### [Given information]
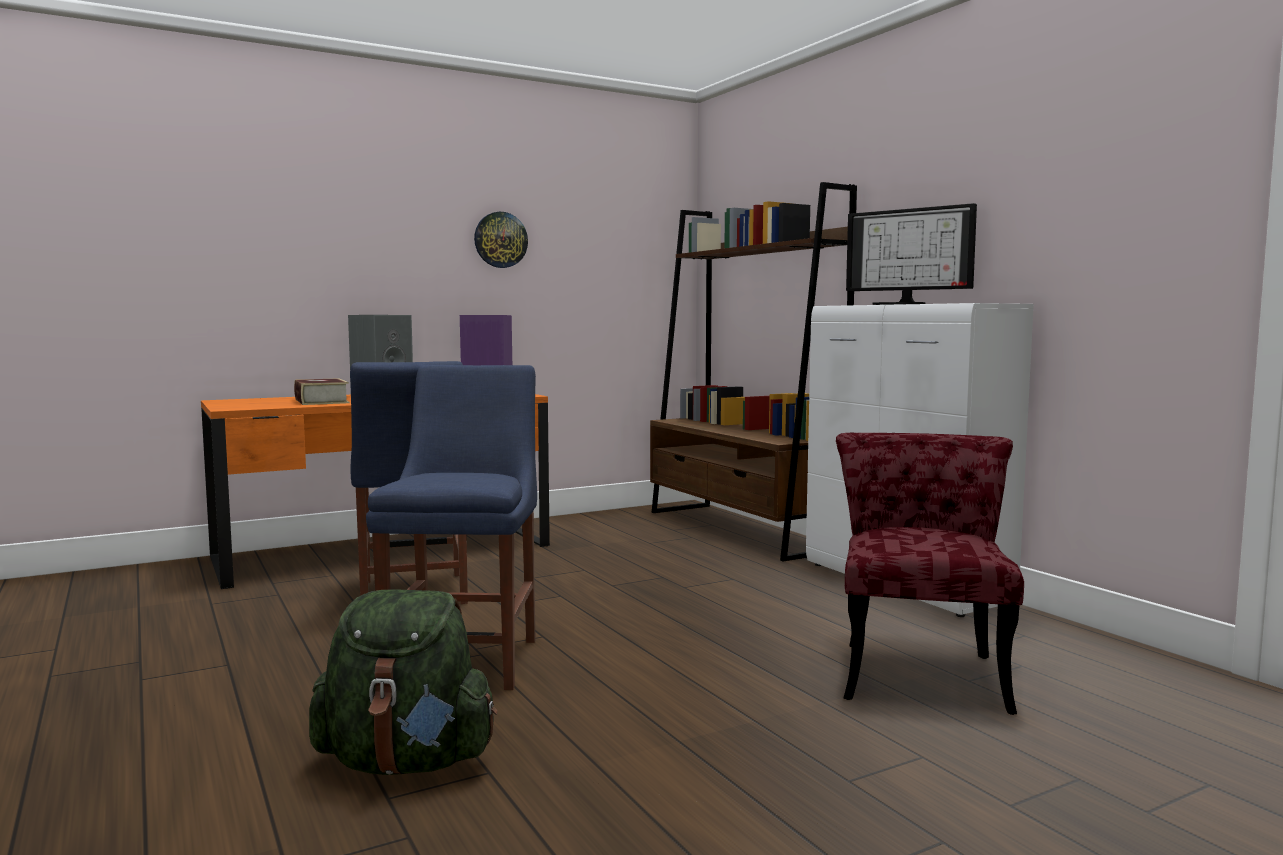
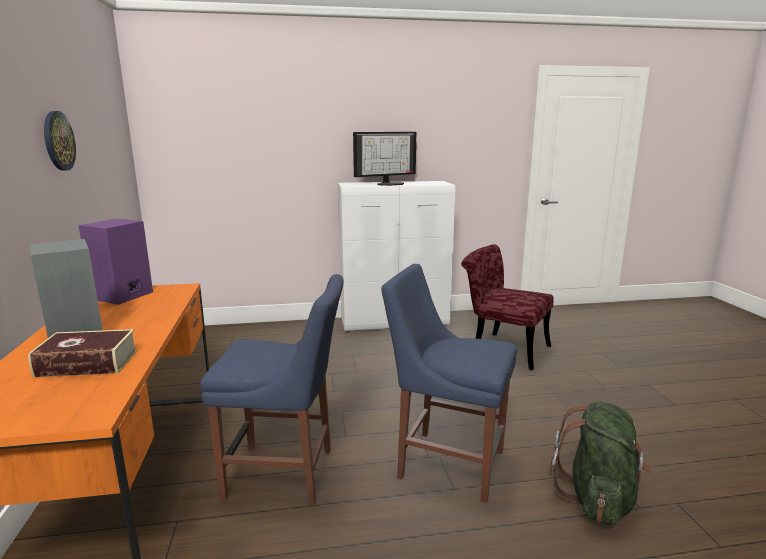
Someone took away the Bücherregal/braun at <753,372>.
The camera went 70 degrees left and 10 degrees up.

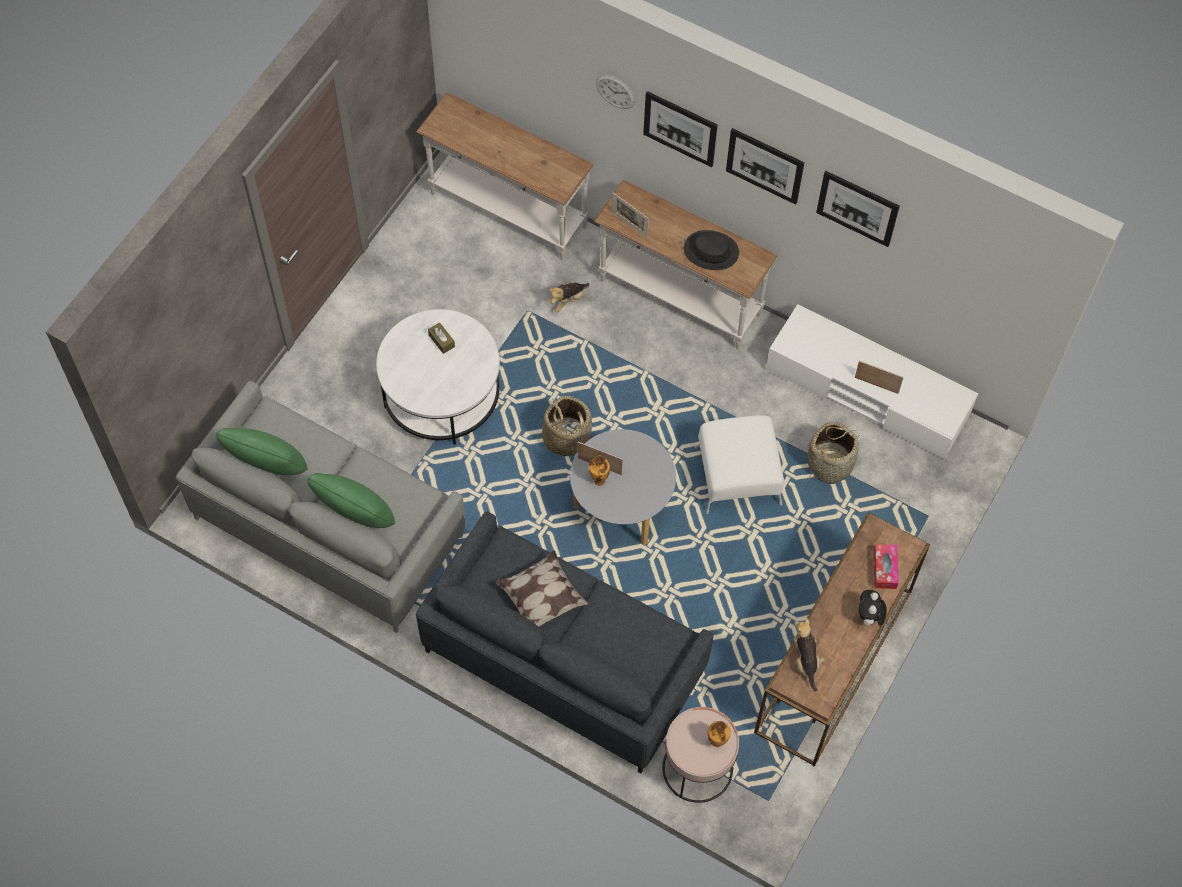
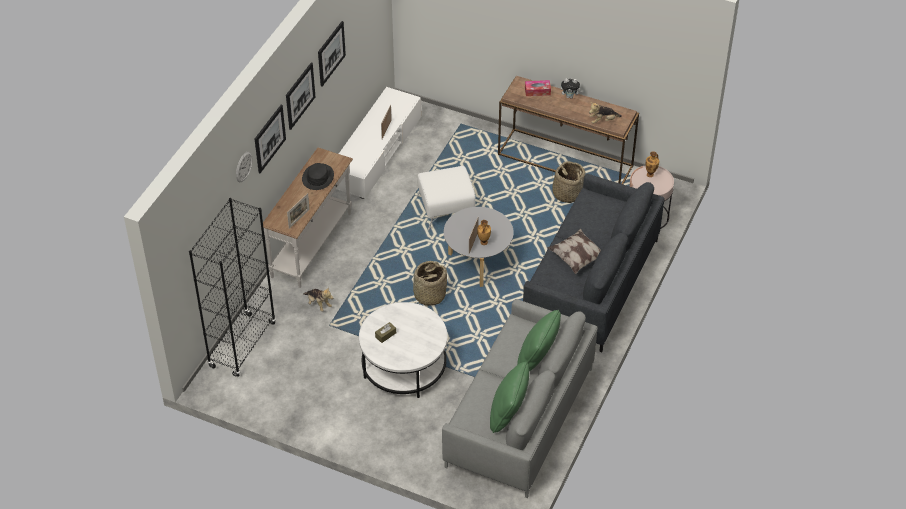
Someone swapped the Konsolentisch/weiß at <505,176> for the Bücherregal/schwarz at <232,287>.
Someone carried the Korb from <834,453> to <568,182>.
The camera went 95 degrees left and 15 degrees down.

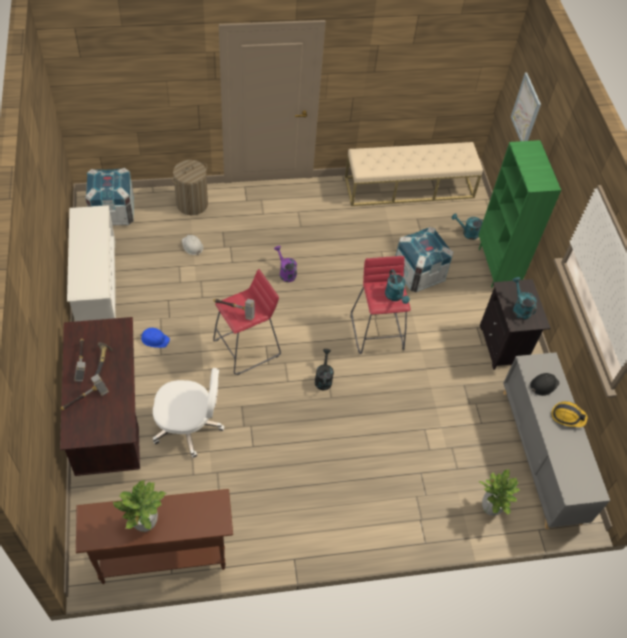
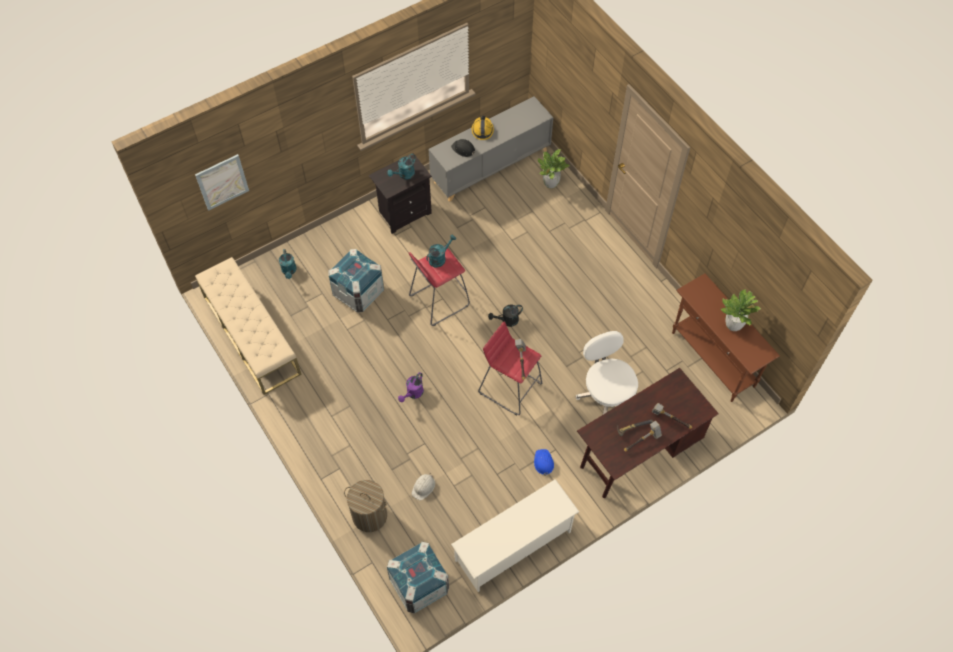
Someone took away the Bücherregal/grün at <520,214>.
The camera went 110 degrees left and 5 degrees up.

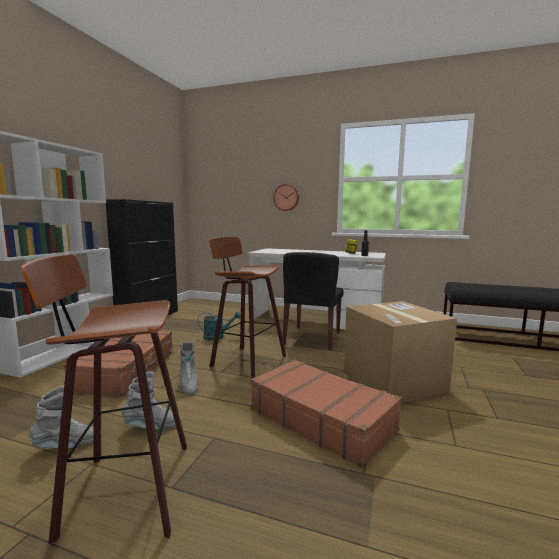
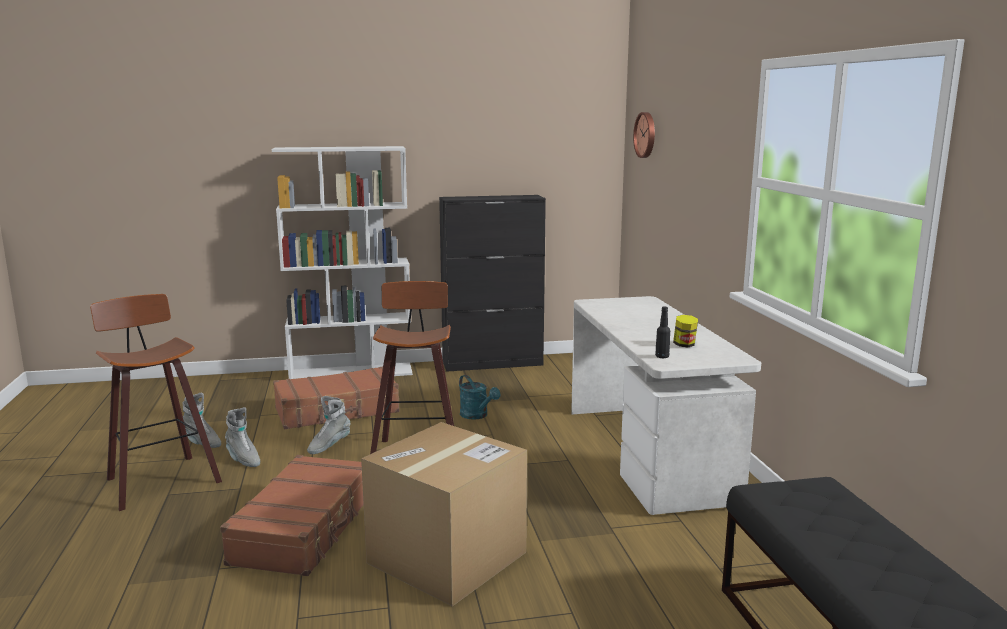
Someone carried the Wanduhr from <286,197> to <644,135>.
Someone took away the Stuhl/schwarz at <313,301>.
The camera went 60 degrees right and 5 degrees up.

### [Activity]
Every line of the material above should be repeated exactly, except for the pictures.

### [Output for this task]
Someone took away the Bücherregal/braun at <753,372>.
The camera went 70 degrees left and 10 degrees up.

Someone swapped the Konsolentisch/weiß at <505,176> for the Bücherregal/schwarz at <232,287>.
Someone carried the Korb from <834,453> to <568,182>.
The camera went 95 degrees left and 15 degrees down.

Someone took away the Bücherregal/grün at <520,214>.
The camera went 110 degrees left and 5 degrees up.

Someone carried the Wanduhr from <286,197> to <644,135>.
Someone took away the Stuhl/schwarz at <313,301>.
The camera went 60 degrees right and 5 degrees up.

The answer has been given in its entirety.